Defibrillator program provides help in a heartbeat

NANAIMO - B.C. program aims to increase access to defibrillators in public spaces.

The Heart and Stroke Foundation of B.C. and Yukon has been given a boost in its efforts to provide help in a heartbeat for patients experiencing cardiac arrest.

On Thursday, the federal government announced it would be following through on a $10-million funding committment made in 2011.

It’s good news for B.C. Heart and Stroke’s PAD (Public Access to Defibrillation) program, which will begin rolling out in March.

The PAD program, which is a partnership between Heart and Stroke and B.C. Ambulance Service, aims to donate and install 650 Automated External Defibrillators (AEDs) in public places in communities across the province over the next three years.

“What that funding represents for us in B.C. is there’s probably about 200 additional AEDs added into our program,” said Erika Callowhill, director of marketing and communications. “We’re not doing them all in one city at one time, we’re moving it around just to make sure we get the broader based approach.”

All municipalities are scheduled to receive a defibrillator, but additional ones will depend on the community’s size. Currently, three units are scheduled for installation in Nanaimo.

The AED is a smart device which can be used by a bystander to assist a person who has gone into cardiac arrest by delivering a shock. A voice recording on the unit walks the user through the process. Each unit can cost up to $2,000.

“You don’t have to have a medical degree or be an ambulance person,” Callowhill said. “It only delivers a shock if it is needed, so it can tell if the person’s in sudden cardiac arrest versus a heart attack.”

In combination with CPR, an defibrillator helps to stabilize a patient until emergency responders arrive on the scene.

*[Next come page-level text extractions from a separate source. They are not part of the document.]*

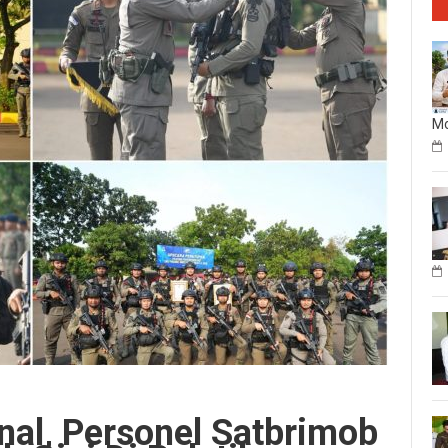
Mo
nal, Personel Satbrimob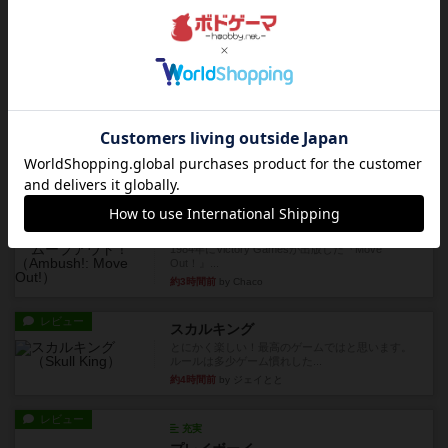
約3時間前
by oliber
レビュー
アンブッシュ！：シルバースター
1987年にVictory Gamesが出版した『Silver Sta...
約3時間前
by Chaco
レビュー
アンブッシュ！：パープルハート
1985年にVictory Gamesが出版した『Purple Hea...
約3時間前
by Chaco
レビュー
アンブッシュ！：ムーブアウト！
1984年にVictory Gamesが出版した『Move
Out！』...
約3時間前
by Chaco
レビュー
スカルキング
とにかく楽しい！最高のゲームではと思います。
ルールは多少ゲーム慣れした...
約4時間前
by ジェイとと
レビュー
充実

“If you’re shocked with an AED within the first five minutes, it heightens your chance of survival by 75 per cent,” Callowhill said.

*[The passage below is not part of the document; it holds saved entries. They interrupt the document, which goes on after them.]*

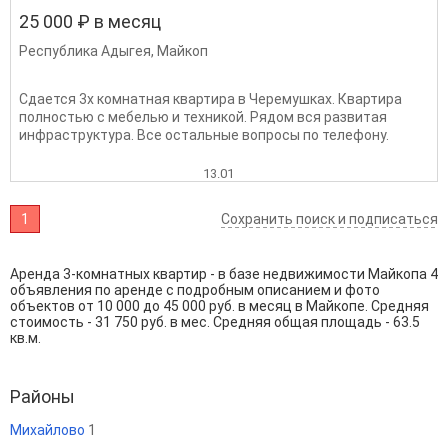
25 000 ₽ в месяц
Республика Адыгея
,
Майкоп
Сдается 3х комнатная квартира в Черемушках. Квартира
полностью с мебелью и техникой. Рядом вся развитая
инфраструктура. Все остальные вопросы по телефону.
13.01
1
Сохранить поиск и подписаться
Аренда 3-комнатных квартир - в базе недвижимости Майкопа 4
объявления по аренде с подробным описанием и фото
объектов от
10 000
до
45 000
руб. в месяц в Майкопе. Средняя
стоимость - 31 750 руб. в мес. Средняя общая площадь - 63.5
кв.м.
Районы
Михайлово
1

It’s important to note that there is a distinct difference between sudden cardiac arrest and a heart attack. A heart attack is usually caused by a ‘plumbing problem’, where the arteries to the heart are blocked and the heart does not get enough blood.

In sudden cardiac arrest, the heart’s electrical system malfunctions and the heart beats irregularly and dangerously fast, and the ventricles are unable to pump blood to the rest of the body. Without immediate help, brain damage occurs within three minutes.

In B.C., sudden cardiac arrest claims the lives of 2,000 people a year.

“It’s a very scary number,” Callowhill said. “On average, only five per cent of people who experience a cardiac arrest survive.”

In addition to making defibrillators more readily available, the PAD program is also setting up a registry where users will be able to call 911 and be directed to the nearest AED while medical help is on the way.

The role of BCAS is to administer the registry and provide on-site training for employees in public spaces (arenas, community centres, etc.) where the defibrillators are to be installed. They are also responsible for providing maintenance of the units to ensure they are in working order.

A little known fact is that use of the defibrillators is covered under the Good Samaritan act, Callowhill said.

“One of the reasons that’s important is we really want to encourage bystanders to use them because the first 10 minutes really mean a lot,” she said.